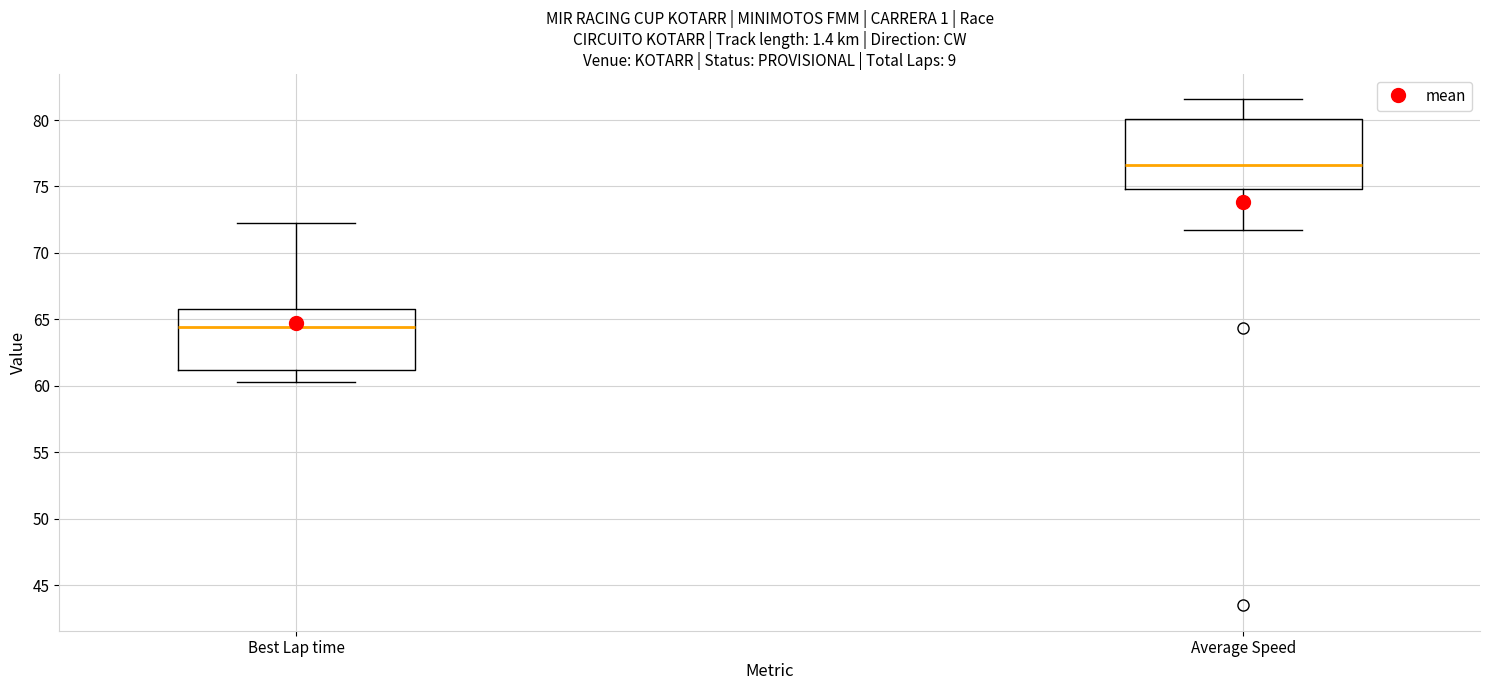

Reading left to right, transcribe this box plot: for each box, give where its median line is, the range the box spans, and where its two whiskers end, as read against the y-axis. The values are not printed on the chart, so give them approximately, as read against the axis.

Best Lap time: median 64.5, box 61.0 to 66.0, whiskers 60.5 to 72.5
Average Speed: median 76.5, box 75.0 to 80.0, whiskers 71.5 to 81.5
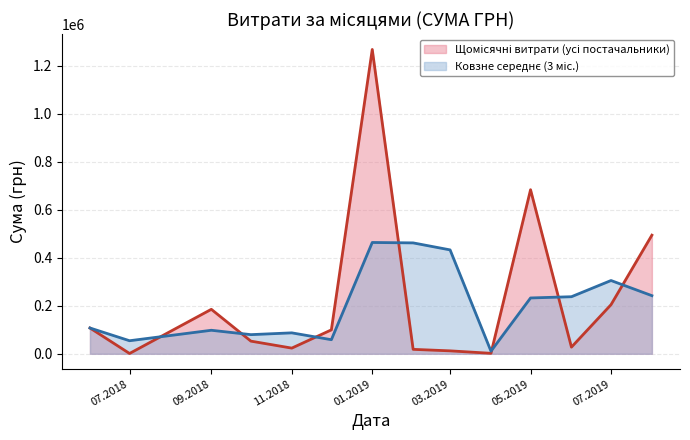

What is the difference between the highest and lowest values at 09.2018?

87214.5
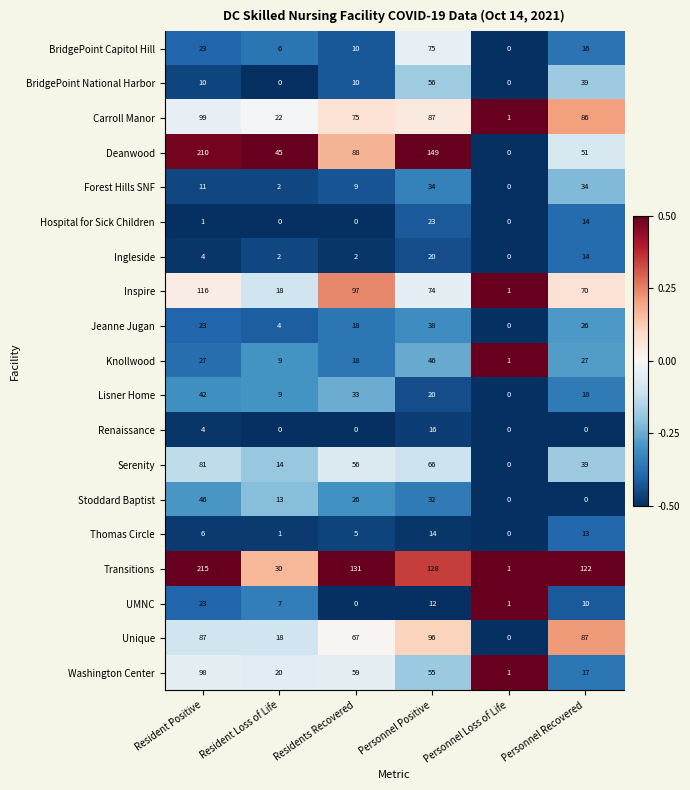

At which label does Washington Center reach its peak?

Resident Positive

+ + + + +

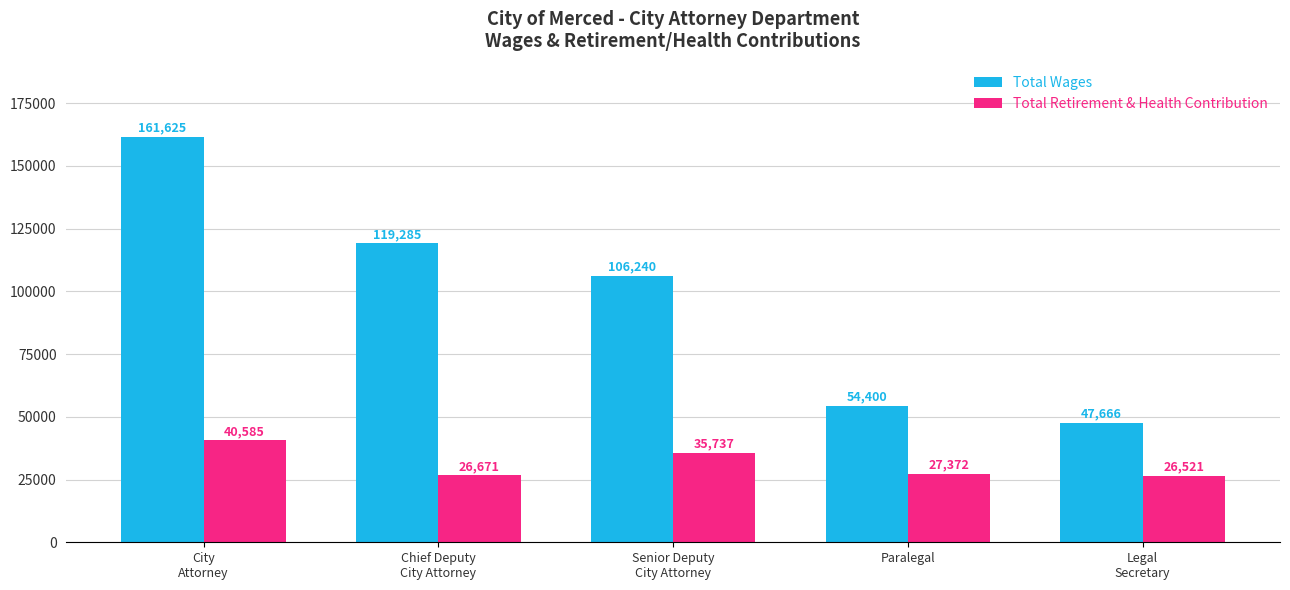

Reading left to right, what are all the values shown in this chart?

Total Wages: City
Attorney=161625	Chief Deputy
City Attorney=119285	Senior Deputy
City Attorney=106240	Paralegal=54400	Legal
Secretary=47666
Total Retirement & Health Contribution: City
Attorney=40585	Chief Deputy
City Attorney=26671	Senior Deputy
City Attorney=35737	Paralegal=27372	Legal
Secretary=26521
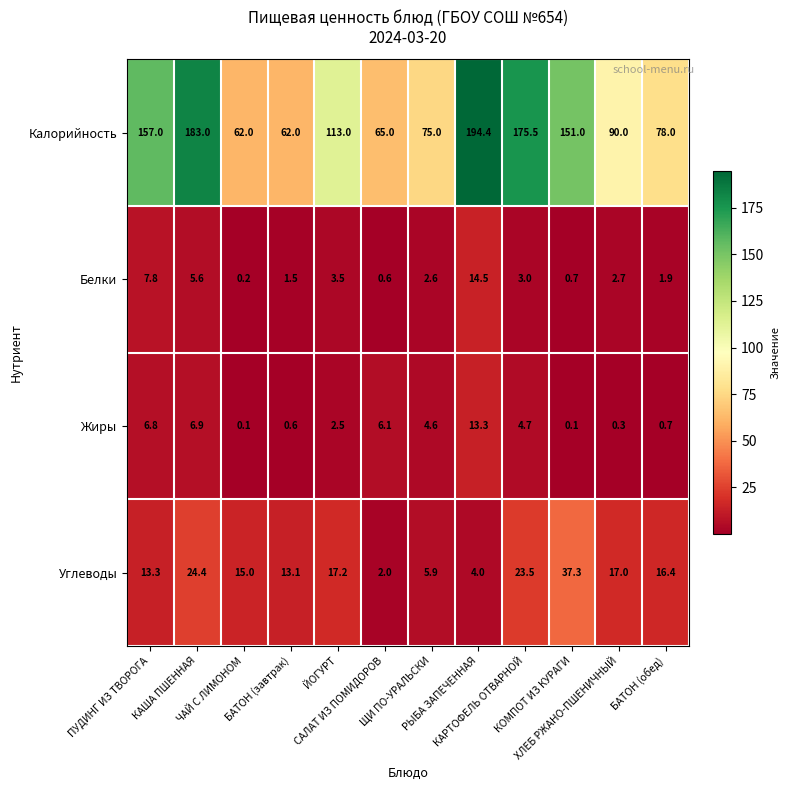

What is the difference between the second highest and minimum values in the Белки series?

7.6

+ + + + +

[THE TASK] Swap "peak" for "maximum" and write out the lines from the line with "What is the difference between the highest" to the line with "At which label", changing nothing else. Leave the pictures out.

[WRITTEN ANSWER]
What is the difference between the highest and lowest values at 09.2018?

87214.5

At which label does Washington Center reach its maximum?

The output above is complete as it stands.